- _Exercise details_
Transcribe the line with "Reviewer untuk membantu" and all the lines that follow it in the material below, exactly as they stand.
** Opening Supplied records block **
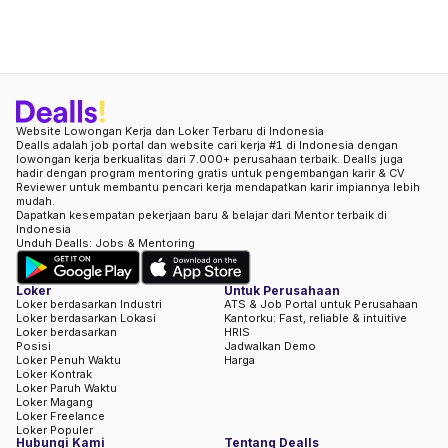
Website Lowongan Kerja dan Loker Terbaru di Indonesia
Dealls adalah job portal dan website cari kerja #1 di Indonesia dengan
lowongan kerja berkualitas dari 7.000+ perusahaan terbaik. Dealls juga
hadir dengan program mentoring gratis untuk pengembangan karir & CV
Reviewer untuk membantu pencari kerja mendapatkan karir impiannya lebih
mudah.
Dapatkan kesempatan pekerjaan baru & belajar dari Mentor terbaik di
Indonesia
Unduh Dealls: Jobs & Mentoring
Loker
Untuk Perusahaan
Loker berdasarkan Industri
ATS & Job Portal untuk Perusahaan
Loker berdasarkan Lokasi
Kantorku: Fast, reliable & intuitive
Loker berdasarkan
HRIS
Posisi
Jadwalkan Demo
Loker Penuh Waktu
Harga
Loker Kontrak
Loker Paruh Waktu
Loker Magang
Loker Freelance
Loker Populer
Hubungi Kami
Tentang Dealls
** Closing Supplied records block **
- _Reply to the task_
Reviewer untuk membantu pencari kerja mendapatkan karir impiannya lebih
mudah.
Dapatkan kesempatan pekerjaan baru & belajar dari Mentor terbaik di
Indonesia
Unduh Dealls: Jobs & Mentoring
Loker
Untuk Perusahaan
Loker berdasarkan Industri
ATS & Job Portal untuk Perusahaan
Loker berdasarkan Lokasi
Kantorku: Fast, reliable & intuitive
Loker berdasarkan
HRIS
Posisi
Jadwalkan Demo
Loker Penuh Waktu
Harga
Loker Kontrak
Loker Paruh Waktu
Loker Magang
Loker Freelance
Loker Populer
Hubungi Kami
Tentang Dealls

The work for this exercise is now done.